When asked whether mobile operators were building their own networks or whether they would continue to lease capacity from third-party operators (who are offering Ethernet-based backhaul), all sources indicated that backhaul will continue to comprise both options. For carriers like Verizon and AT&T, for example, "there is a drive to use the existing networks of the wireline mother company as opposed to leasing out a third party's bandwidth," confirms Goodwin. Following the recent consolidation in the carrier space, both Verizon and AT&T boast networks that span at least half of the continental U.S. Sprint and T-Mobile, by contrast, are not big wireline carriers and will likely continue to lease capacity from other sources.

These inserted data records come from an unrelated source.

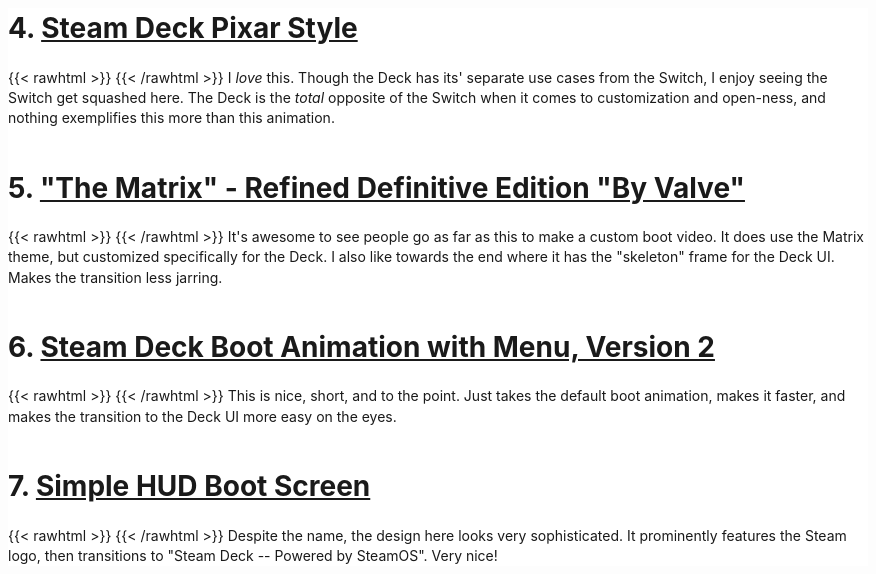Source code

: # 4. [Steam Deck Pixar Style](https://steamdeckrepo.com/post/Pm3ME/steam_deck_pixar_style)
{{< rawhtml >}} 
<video width=100% controls>
    <source src="/videos/steam_deck_boot_videos/steam_deck_pixar_style.webm#t=0.5" type="video/webm">
    Your browser does not support the video tag.
</video>
{{< /rawhtml >}}
I *love* this. Though the Deck has its' separate use cases from the Switch, I enjoy seeing the Switch get squashed here. The Deck is the *total* opposite of the Switch when it comes to customization and open-ness, and nothing exemplifies this more than this animation.

# 5. ["The Matrix" - Refined Definitive Edition "By Valve"](https://steamdeckrepo.com/post/E1gZP/the_matrix_refined_definitive_edition_by_valve)
{{< rawhtml >}} 
<video width=100% controls>
    <source src="/videos/steam_deck_boot_videos/the_matrix_refined_definitive_edition_by_valve.webm#t=0.5" type="video/webm">
    Your browser does not support the video tag.
</video>
{{< /rawhtml >}}
It's awesome to see people go as far as this to make a custom boot video. It does use the Matrix theme, but customized specifically for the Deck. I also like towards the end where it has the "skeleton" frame for the Deck UI. Makes the transition less jarring.

# 6. [Steam Deck Boot Animation with Menu, Version 2](https://steamdeckrepo.com/post/YGJWE/steam_deck_boot_animation_w_menu_ver_2)
{{< rawhtml >}} 
<video width=100% controls>
    <source src="/videos/steam_deck_boot_videos/steam_deck_boot_animation_w_menu_ver_2.webm#t=0.5" type="video/webm">
    Your browser does not support the video tag.
</video>
{{< /rawhtml >}}
This is nice, short, and to the point. Just takes the default boot animation, makes it faster, and makes the transition to the Deck UI more easy on the eyes.

# 7. [Simple HUD Boot Screen](https://steamdeckrepo.com/post/ENz0E/simple_hud_boot_screen)
{{< rawhtml >}} 
<video width=100% controls>
    <source src="/videos/steam_deck_boot_videos/simple_hud.webm#t=1" type="video/webm">
    Your browser does not support the video tag.
</video>
{{< /rawhtml >}}
Despite the name, the design here looks very sophisticated. It prominently features the Steam logo, then transitions to "Steam Deck -- Powered by SteamOS". Very nice!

It's important to note that the vast majority of cell towers today have not been passed with fiber, so even the Verizons and AT&Ts of the world will continue to lease capacity as well. As Fujitsu's Orr notes, "No one has all the network everywhere they need it to be."

"In order to deliver Ethernet ubiquitously to the 200,000 cell towers in North America, there's no one technology," Ellefson reiterates. "It's going to be at least three technologies, if not more. But I think the Holy Grail of this space, quite honestly, is fiber."

With mass deployment initiatives like Verizon's FiOS and AT&T's Project Lightspeed promising to blanket 100 million homes with fiber over the next several years, Ellefson believes the vast majority of cell towers eventually will be fibered. "You'd think that along the way, they could fairly easily pick up the 200,000 cell towers that, for the most part, are pretty close to those 100 million homes," he says.

The sources interviewed for this story also believe the WiMAX space is worth watching, since it is the first completely packetized mobile system. While there are some traditional mobile operators looking at WiMAX, many are new entrants -- and those new entrants are not tied to legacy architectures.

Nortel's Binda says he has seen deployments in the U.S., Latin America, and Europe in which WiMAX operators are "taking the very aggressive approach to incorporate backhaul in their initial deployments. In those cases, because the WiMAX base station and equipment is all Ethernet-based, from day one they are saying, 'We're not going to go with legacy backhaul,'" he says. "They are more willing in those cases, obviously, to get on board with a next-generation IP/Ethernet backhaul."

"WiMAX, from an optical Ethernet perspective, is huge because you're talking about a peak capacity at each tower of 150 Mbits/sec, which is just tremendous data rates," adds Ciena's Salman. "You have to have fiber to backhaul those kinds of rates."

For their part, the vendors interviewed for this story are bullish on the mobile backhaul market, in large part because they can sell equipment to a wide variety of operators for this backhaul application. "Everybody has an opportunity to participate here," contends Orr. "Where the networks are is where you are going to see mobile carriers leasing services, whether it be from the telcos, the cable companies, the power folks -- there are a lot of different places that can come from."

Meghan Fuller Hanna is senior editor at Lightwave.